Rampart wall is missing here.

Condition of this part of the fort looks quite good.

There it is. It's definitely Islamic. That's _____ a farmer of Havanur. During rainy season river water would submerge these fields.

Another bastion. This one looks solid. Unlike the other bastion, this is squarish with filleted corners. Earlier I had been on that bastion, it was filthy ...a public toilet. One interesting feature of that bastion was a stone-lined  rectangular pit about 12' x 8' x 7' deep. Was the pit used to store water? No idea.

Exposed portion of a buried statue. It looks like this sculpture is from Hoysala period. This is just feet away from the waters of Tungabhadra.

Local people come here to wash clothes and take bath. A slightly elevated rocky portion of the riverbed forms a small island. I was tempted to go there but we were already behind our schedule.

A closer look at the bastion. Looks like Maratha architecture. Perhaps this was used as a docking station for military boats or merchant boats supplying food grains.

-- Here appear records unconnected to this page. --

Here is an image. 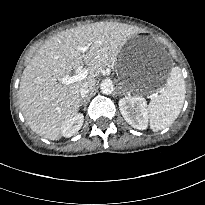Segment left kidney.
Here are the masks:
<instances>
[{
	"label": "left kidney",
	"instance_id": "1",
	"mask_svg": "<svg viewBox=\"0 0 205 205\" xmlns=\"http://www.w3.org/2000/svg\"><path fill=\"white\" fill-rule=\"evenodd\" d=\"M119 109L128 124L138 130L148 126L146 101L141 96H126L119 101Z\"/></svg>",
	"mask_w": 205,
	"mask_h": 205
}]
</instances>
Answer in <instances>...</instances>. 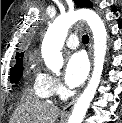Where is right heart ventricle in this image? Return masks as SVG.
Returning a JSON list of instances; mask_svg holds the SVG:
<instances>
[{
  "label": "right heart ventricle",
  "mask_w": 122,
  "mask_h": 123,
  "mask_svg": "<svg viewBox=\"0 0 122 123\" xmlns=\"http://www.w3.org/2000/svg\"><path fill=\"white\" fill-rule=\"evenodd\" d=\"M31 95L38 100H46L50 96L41 80L40 74H36L34 77Z\"/></svg>",
  "instance_id": "1"
}]
</instances>
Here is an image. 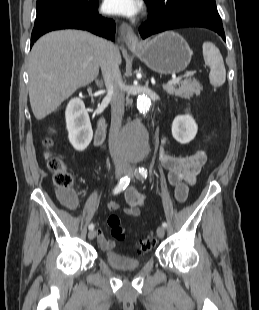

I meet another farmer- ________. Ruins of a mantapa and a temple in the background..

During rainy season river water would flow through this natural trench which goes towards Dhyamavva temple.

A reinforced end of a bund.

An ancient temple on the island in the river.I wish I had seen the inside of that temple.

Women working in fields. The one in the middle had asked if I'll take a picture.They were surprised when I spoke to them ...evaru Kannada mathadthare.

Back at the temple, Manju introduced few local leaders who were supervising temple decoration for the upcoming annual fair. Manjus accompanying me are standing at the either ends of the line. It is said that during the fair hundreds of goats and chicken are killed here as offering to the Goddess. The place we are standing on would be soaked with blood.

According to Manju, temporary stalls to vend alcoholic drinks are setup during the fair. Every stall will have a small opening to receive cash and deliver bottles. I was trying to imagine people high on spirits and attacking meat! What a scene! Manju did mention that temple management does not allow photography or videography here during the fair. Obviously! Images of blood & gore on media is an invitation to trouble from animals rights groups.

Our next destination was Galaganatha. The roads were in terrible condition. Reason: heavy traffic of trucks and tractors transporting sand from river Tungabhadra. One stretch of the road was running parallel to the river. We could see lot of sugarcane fields. I saw a dirt path in a field connecting the river and the road. I saw more and more. I must have counted 25 in a 2km stretch. Imagine the scale of illegal sand mining. I was saddened by seeing people destroying the local ecosystem. Both Manjus told me how boats are used to suck out sand from the riverbed a giant vacuum cleaner. Man is determined to destroy this planet.

Havanur Fort coordinates: 14°51'38"N   75°41'31"E



Srinath Jog said...

Hello Siddeshwar, Today I got wondered that I got your blog link in google when i searched as Havanur fort.
I'm very glad to see my villege in google. If I was there in havanur I would have given more info about this fort for your blog.

Anyways thanks Siddesh,


siddeshwar said...

Nice to know you Srinath. Do feel free to share facts about Havanur fort. On a different note, few months after my visit to Havanur I learnt about Hanamanth Goudana Kote (also called Shakhara fort) on the opposite bank. I have plans to visit it some time.